# Gunsmith to rechamber a Rem 700



## tmanfrmtn (Jun 6, 2012)

I have a remington 700 varmint that is 22-250 and want to put a new 206 rem barrel on it and have it re chambered.
 Are there any quality gunsmiths in the Atlanta/Marietta that would do a quality job for me?
 I would also head north to have the work done I just hate to start driving south of Alt unless I cannot find anyone somewhat local


----------



## BriarPatch99 (Jun 6, 2012)

Probably gonna be hard to find a barrel and a reamer for a 206 rem...

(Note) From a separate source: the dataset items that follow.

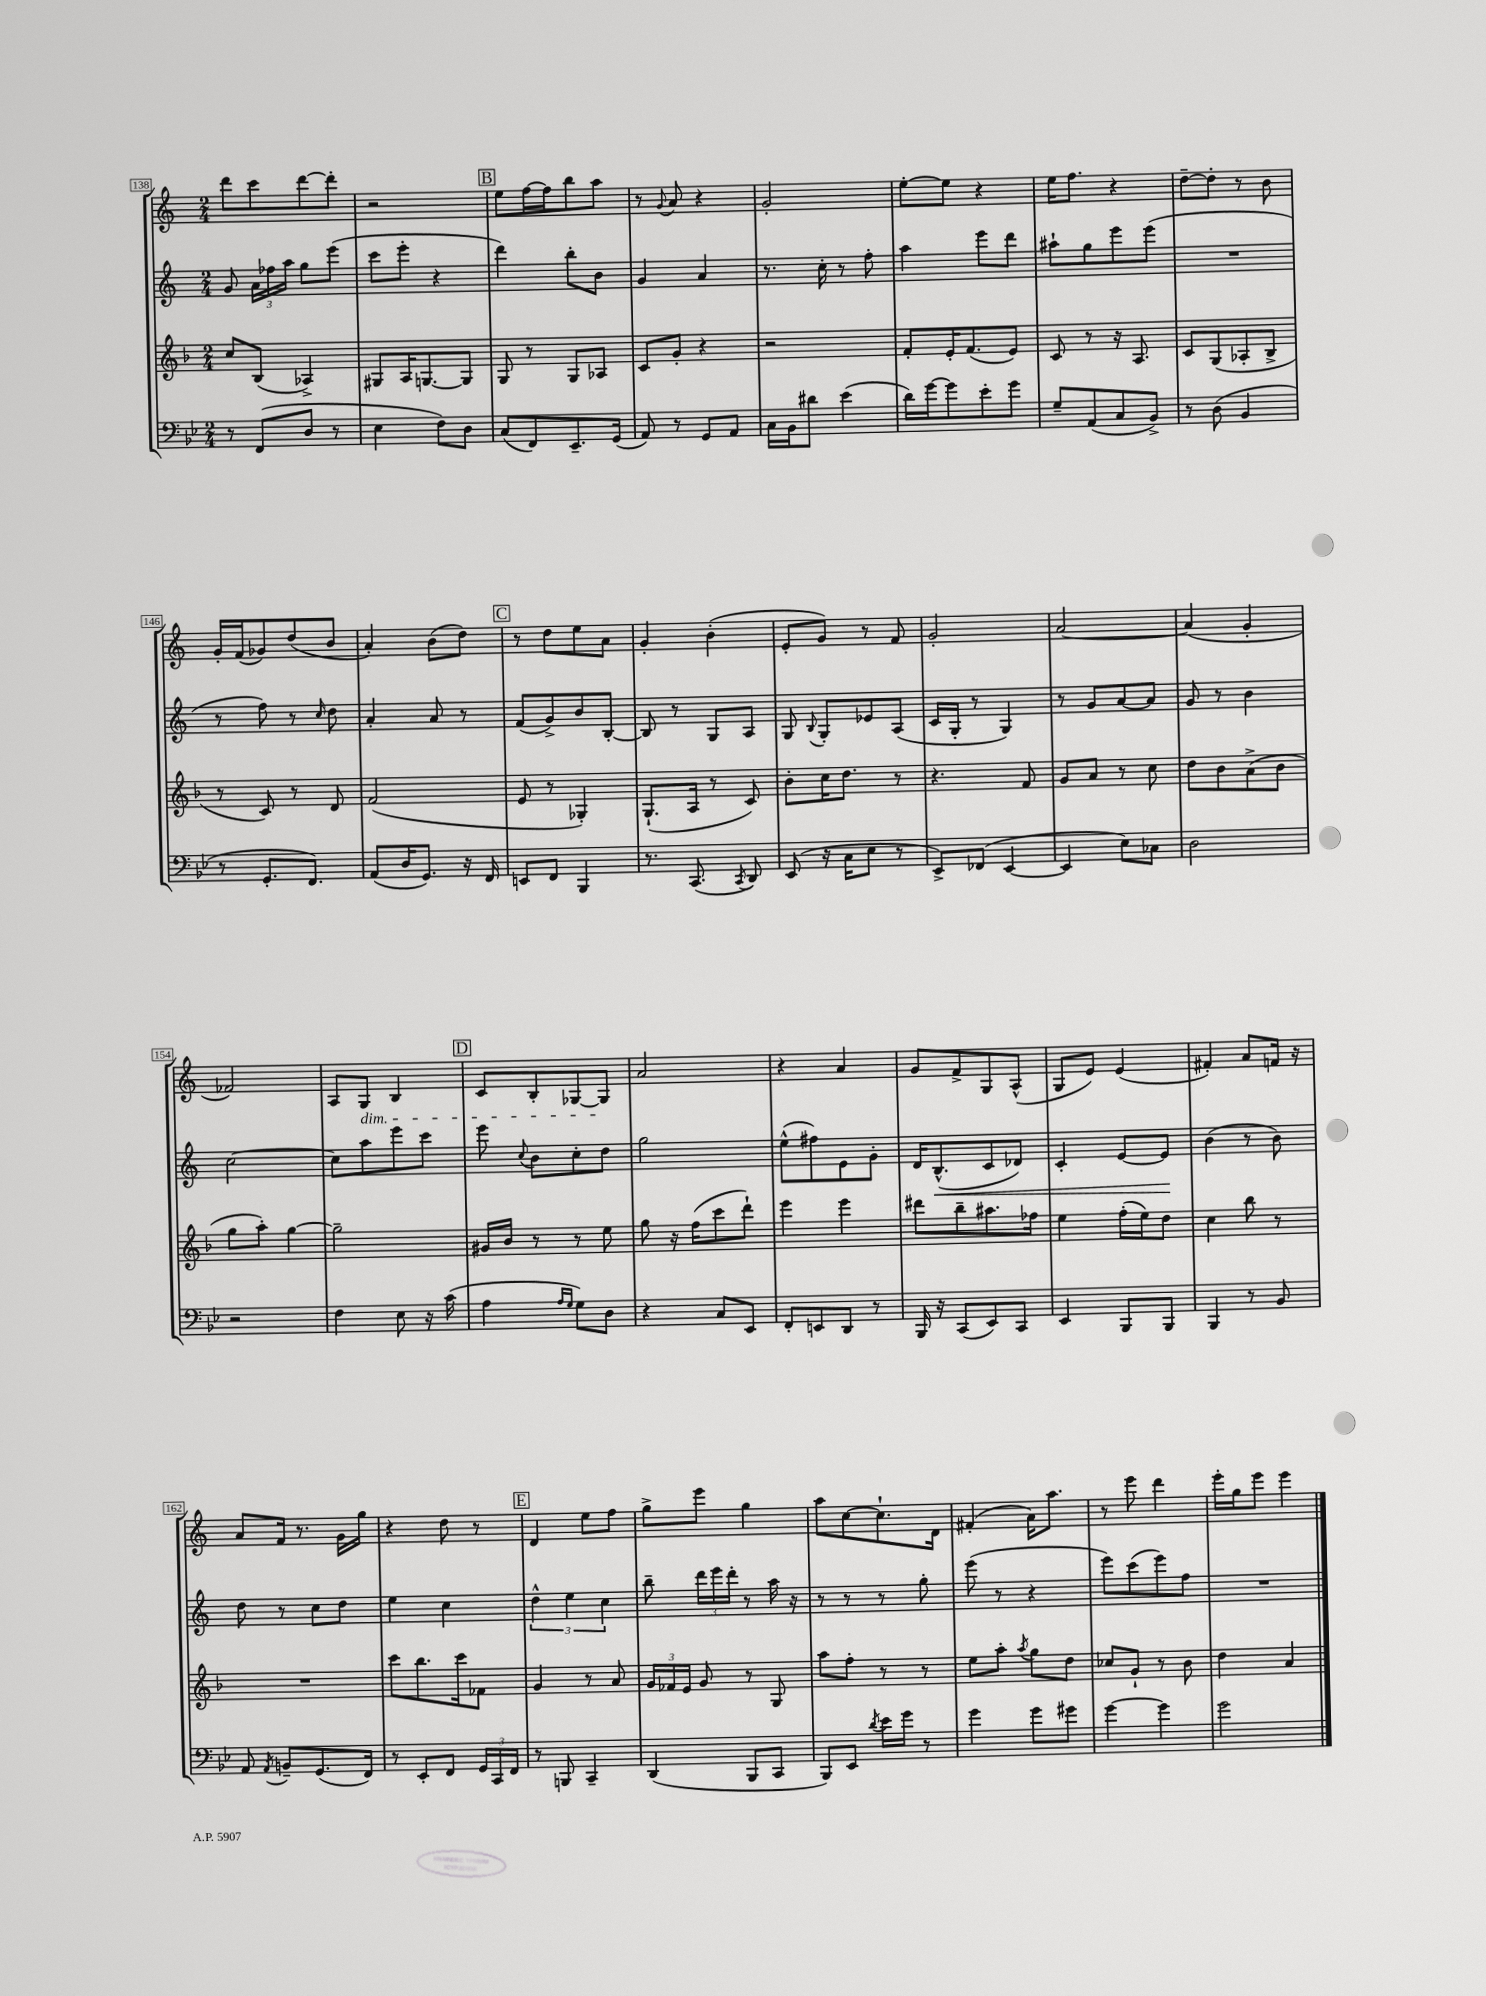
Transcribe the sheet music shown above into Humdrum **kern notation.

**kern	**kern	**kern	**kern
*staff4	*staff3	*staff2	*staff1
*clefF4	*clefG2	*clefG2	*clefG2
*k[b-e-]	*k[b-]	*k[]	*k[]
*M2/4	*M2/4	*M2/4	*M2/4
8r	8cc/L	8g/	8ddd\L
(8FF/L	(8B-/J	24a\LL	8ccc\
.	.	24ff-\	.
.	.	24aa\JJ	.
8D/J	4A-^/)	8gg\L	[8ddd\
8r	.	(8eee\J	8ddd'\]J
=	=	=	=
4E-\	8G#/L	8ccc\L	2r
.	16A/K	8eee'\J	.
.	[8.G/	.	.
8F\L)	.	4r	.
8D\J	8G/]J	.	.
=	=	=	=
(8C/L	8G/	4ddd\)	8ee\L
8FF/)	8r	.	[16ff\L
.	.	.	16ff\]J
8.EE-~/	8G/L	8bb'\L	8bb\
.	8A-/J	8b\J	8aa\J
(16GG/Jk	.	.	.
=	=	=	=
8AA/)	8c/L	4g/	8r
.	.	.	8qqg/
8r	8g'/J	.	8a/
8GG/L	4r	4a/	4r
8AA/J	.	.	.
=	=	=	=
16C\LL	2r	8.r	2g'/
16BB-\J	.	.	.
8d#\J	.	.	.
.	.	16cc'\	.
(4e-\	.	8r	.
.	.	8ff'\	.
=	=	=	=
16d\LL)	8f'/L	4aa\	[8ee'\L
[16g\J	.	.	.
8g\]	16e'/K	.	8ee\]J
.	(8.f/	.	.
8e-'\	.	8eee\L	4r
8g\J	8e/J)	8ddd\J	.
=	=	=	=
8G~/L	8c/	8aa#`\L	16ee\LK
.	.	.	8.ff\J
(8AA/	8r	8gg\	.
8C/	16r	8eee\	4r
.	8.A/	.	.
8BB-^/J)	.	(8eee\J	.
=	=	=	=
8r	8c/L	2r	[8dd~\L
(8D\	(8G/	.	8dd'\]J
4BB-/	8A-'/	.	8r
.	8B-^/J	.	8b\
=	=	=	=
8r	8r	8r	16g'/LL
.	.	.	(16f/J
8.GG'/L	8c/)	8ff\)	8g-/)
.	8r	8r	(8dd/
8.FF/J)	.	.	.
.	.	16qqcc/	.
.	8d/	8dd\	8b/J
=	=	=	=
(8AA/L	(2f/	4a'/	4a'/)
16D/K	.	.	.
8.GG/J)	.	.	.
.	.	8a/	(8b\L
16r	.	8r	8dd\J)
16FF/	.	.	.
=	=	=	=
8EE/L	8e/	(8f/L	8r
8FF/J	8r	8g^/)	8dd\L
4BBB-/	4G-'/)	8b/	8ee\
.	.	[8B'/J	8a\J
=	=	=	=
8.r	(8.G`/L	8B/]	4g'/
.	.	8r	.
(8.CC/	16A/Jk	.	.
.	8r	8G/L	(4b'\
8qCC/	.	.	.
8DD/)	8c/)	8A/J	.
=	=	=	=
(8EE-/	8b-'\L	8G/	8e'/L
.	.	8qqB/	.
16r	16cc\K	8G'/L	8g/J)
16C\LK	8.dd\J	.	.
8E-\J	.	8e-/	8r
8r	8r	(8A/J	8f/
=	=	=	=
8EE-^/L)	4.r	16c/LL	2g'/
.	.	16G'/JJ	.
(8FF-/J	.	8r	.
[4EE-/	.	4G/)	.
.	8f/	.	.
=	=	=	=
4EE-/]	8g/L	8r	[2a/
.	8a/J	8g/L	.
8E-\L)	8r	[8a/	.
8C-\J	8cc\	8a/]J	.
=	=	=	=
2D\	8dd\L	8g/	(4a/]
.	8b-\	8r	.
.	(8a^\	4b\	4g'/
.	8b-\J	.	.
=	=	=	=
2r	8gg\L	[2cc\	2f-/)
.	8aa'\J)	.	.
.	[4gg\	.	.
=	=	=	=
4F\	2gg~\]	8cc\]L	8A/L
.	.	8aa\	8G/J
8E-\	.	8eee\	4B/
16r	.	8ccc\J	.
(16c\	.	.	.
=	=	=	=
4A\	16g#/LL	8eee\	8c/L
.	16b-/JJ	.	.
.	.	8qqcc/	.
.	8r	8b\L	8B'/
16qqA/LL	.	.	.
16qqG/JJ	.	.	.
8G\L)	8r	8cc'\	[8G-/
8D\J	8ee\	8dd\J	8G-/]J
=	=	=	=
4r	8gg\	2gg\	2a/
.	16r	.	.
.	(16ff\LK	.	.
8C/L	8ccc\	.	.
8EE-/J	8ddd`\J)	.	.
=	=	=	=
8FF'/L	4eee\	(8ee^^\L	4r
8EE/	.	8ff#\)	.
8DD/J	4eee\	8e\	4a/
8r	.	8g'\J	.
=	=	=	=
16BBB-/	8ddd#\L	16d/LK	8g/L
16r	.	(8.B^^/	.
(8CC/L	8bb-~\	.	8f^/
8EE-/)	8.aa#\	8c/	8G/
8CC/J	.	8d-/J)	(8A^^/J
.	16ff-\Jk	.	.
=	=	=	=
4EE-/	4ee\	4c'/	8G/L
.	.	.	8e/J)
8BBB-/L	(16ff'\LL	[8e/L	(4e/
.	16ee\J)	.	.
8BBB-/J	8dd\J	8e/]J	.
=	=	=	=
4BBB-/	4cc\	(4b\	4f#'/)
8r	8bb-\	8r	8a/L
8BB-/	8r	8b\)	16f/Jk
.	.	.	16r
=	=	=	=
8AA/	2r	8dd\	8a/L
8qAA/	.	.	.
8BB~/L	.	8r	16f/Jk
.	.	.	8.r
(8.GG/	.	8cc\L	.
.	.	8dd\J	16g\LL
16FF/Jk)	.	.	16gg\JJ
=	=	=	=
8r	8ccc\L	4ee\	4r
8EE-'/L	8.bb-\	.	.
8FF/J	.	4cc\	8dd\
.	16ccc\k	.	.
24GG/LL	8f-\J	.	8r
24CC/	.	.	.
24FF/JJ	.	.	.
=	=	=	=
8r	4g/	6dd^^\	4d/
8BBB/	.	.	.
.	.	6ee\	.
4CC~/	8r	.	8ee\L
.	.	6cc\	.
.	8a/	.	8ff\J
=	=	=	=
(4DD/	24g/LL	8bb~\	8gg^\L
.	24f-/	.	.
.	24e/JJ	.	.
.	8g/	24ddd\LL	8eee\J
.	.	24eee\	.
.	.	24ddd'\JJ	.
8BBB-/L	8r	8r	4gg\
8CC/J	8G/	16aa\	.
.	.	16r	.
=	=	=	=
8BBB-/L)	8aa\L	8r	8aa\L
8EE-/J	8ff'\J	8r	[8cc\
8qd/	.	.	.
16e-\LL	8r	8r	8.cc`\]
16g\JJ	.	.	.
8r	8r	8gg'\	.
.	.	.	16d\Jk
=	=	=	=
4g\	8ee\L	(8eee\	(4f#'/
.	8aa'\J	8r	.
.	8qaa/	.	.
8g\L	8gg\L	4r	16a\LK)
.	.	.	8.aa\J
8g#\J	8dd\J	.	.
=	=	=	=
[4g\	8cc-/L	8eee\L)	8r
.	8g`/J	(8ccc\	8eee\
4g\]	8r	8eee\)	4ddd\
.	8b-\	8ff\J	.
=	=	=	=
2g\	4dd\	2r	16eee'\LL
.	.	.	16gg\J
.	.	.	8eee\J
.	4a/	.	4eee\
==	==	==	==
*-	*-	*-	*-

But if you talking 260 Rem... then there should be several near there... if not there are some here in S GA...


----------



## rayjay (Jun 6, 2012)

These guys build a lot of winning LR competition guns. They have a 700 yard range at the shop. They also know the 260 Rem and it's derivatives very well and probably already own a reamer that will suit your needs. They are up in Jefferson which would be a little bit of a drive but worth it imo. 

American Precision Arms
Jered Joplin

You can talk to David or Bill also. Jered is always real busy so one of the other guys can help. 706-534-1577


----------



## tmanfrmtn (Jun 7, 2012)

Called them today.
 I have to say I did not expect them to be a maker of ultra high end guns.
 Ordering a barrel from them this week and going to have them do my work.
 Funny I am going to spend more on my gunsmithing than I did on the gun but sounds like it will be worth it


----------



## watermedic (Jun 8, 2012)

tmanfrmtn said:


> Called them today.
> I have to say I did not expect them to be a maker of ultra high end guns.
> Ordering a barrel from them this week and going to have them do my work.
> Funny I am going to spend more on my gunsmithing than I did on the gun but sounds like it will be worth it



That is normal for quality work.


----------



## spurandrack (Aug 7, 2012)

*gunsmith to rechamber a rem 700*

buy you another barrel..........

s&r


----------